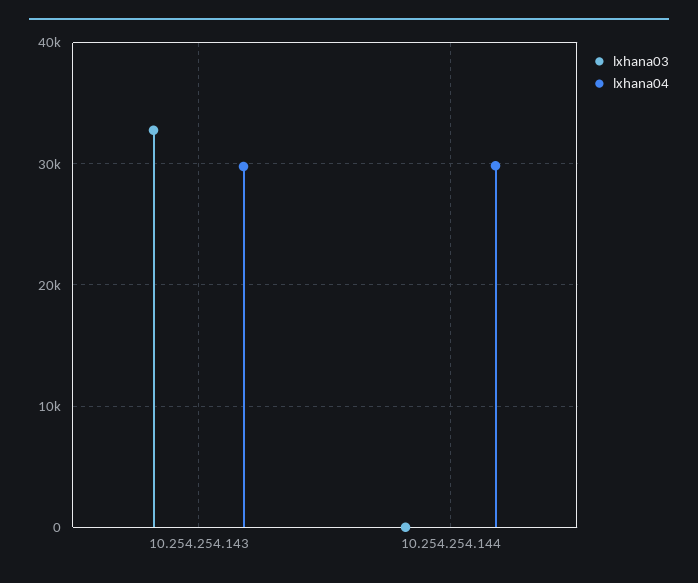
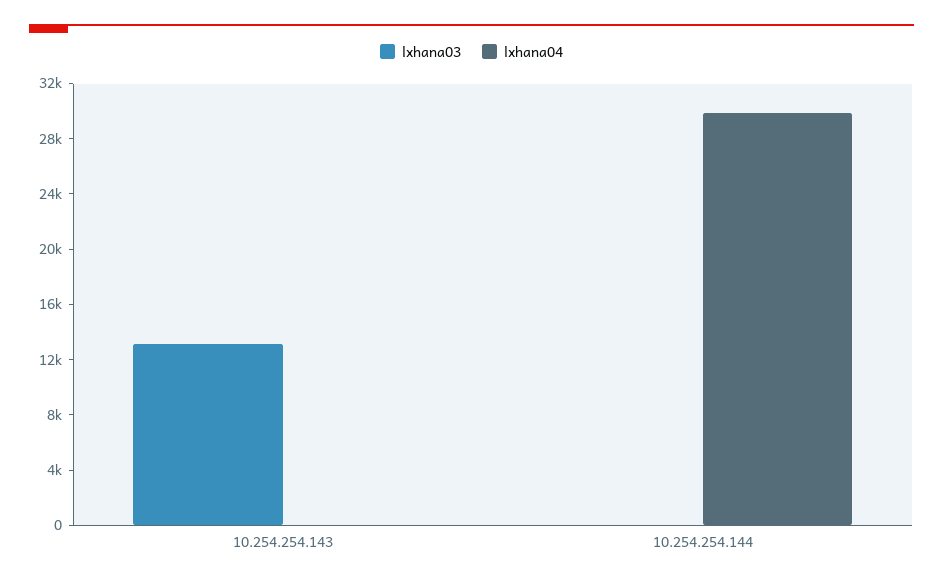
  {
    "lxhana03": {
-     "10.254.254.143": 33000,
+     "10.254.254.143": 13000,
      "10.254.254.144": 0
    },
    "lxhana04": {
-     "10.254.254.143": 30000,
+     "10.254.254.143": 0,
      "10.254.254.144": 30000
    }
  }

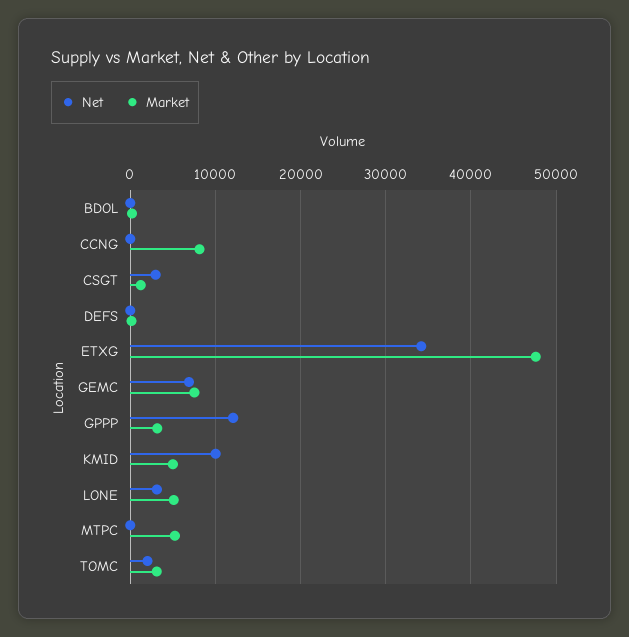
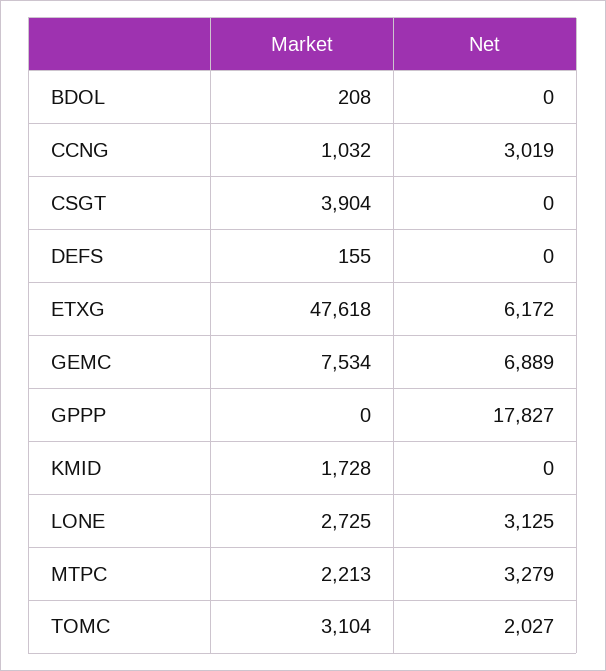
  {
    "Net": {
      "BDOL": 0,
-     "CCNG": 0,
+     "CCNG": 3019,
-     "CSGT": 3000,
+     "CSGT": 0,
      "DEFS": 0,
-     "ETXG": 34000,
+     "ETXG": 6172,
      "GEMC": 6889,
-     "GPPP": 12000,
+     "GPPP": 17827,
-     "KMID": 10000,
+     "KMID": 0,
      "LONE": 3125,
-     "MTPC": 0,
+     "MTPC": 3279,
      "TOMC": 2027
    },
    "Market": {
      "BDOL": 208,
-     "CCNG": 8000,
+     "CCNG": 1032,
-     "CSGT": 1000,
+     "CSGT": 3904,
      "DEFS": 155,
      "ETXG": 47618,
      "GEMC": 7534,
-     "GPPP": 3000,
+     "GPPP": 0,
-     "KMID": 5000,
+     "KMID": 1728,
-     "LONE": 5000,
+     "LONE": 2725,
-     "MTPC": 5000,
+     "MTPC": 2213,
      "TOMC": 3104
    }
  }

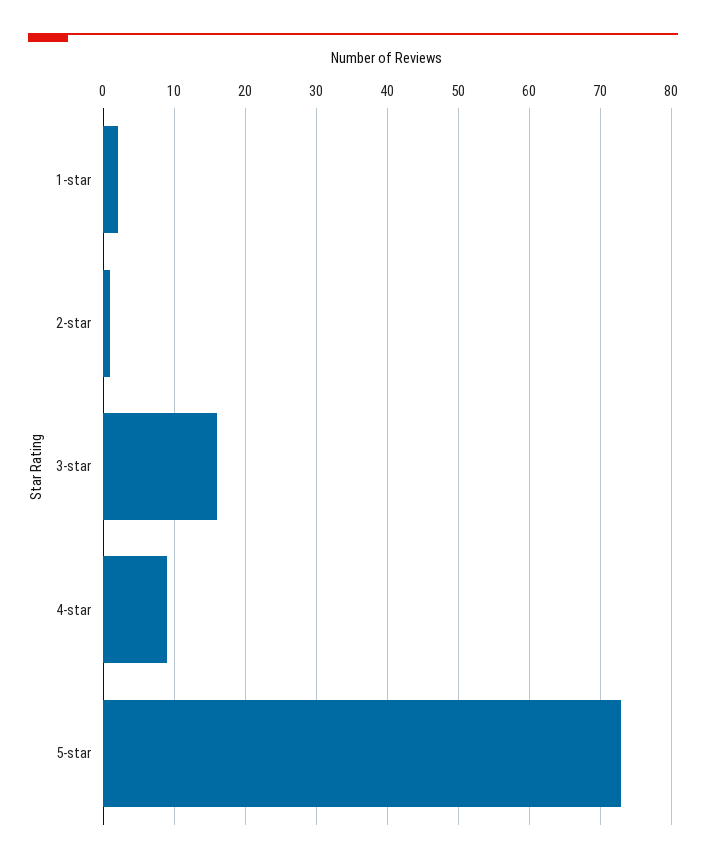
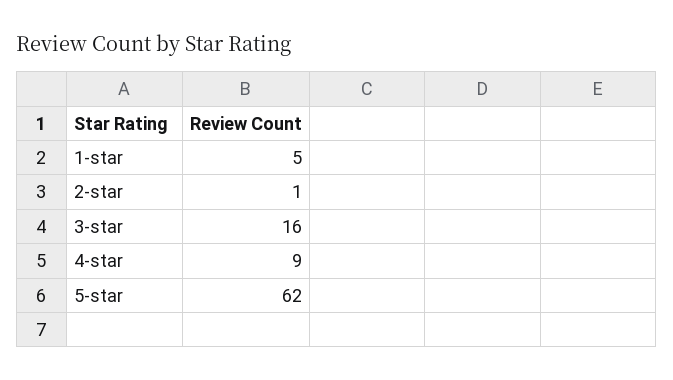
  {
-   "1-star": 2,
+   "1-star": 5,
    "2-star": 1,
    "3-star": 16,
    "4-star": 9,
-   "5-star": 73
+   "5-star": 62
  }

═══

## Exercise aim
What lines in the entries contain "KMID"? Report each one by copying it.

## Response to this exercise
-     "KMID": 10000,
+     "KMID": 0,
-     "KMID": 5000,
+     "KMID": 1728,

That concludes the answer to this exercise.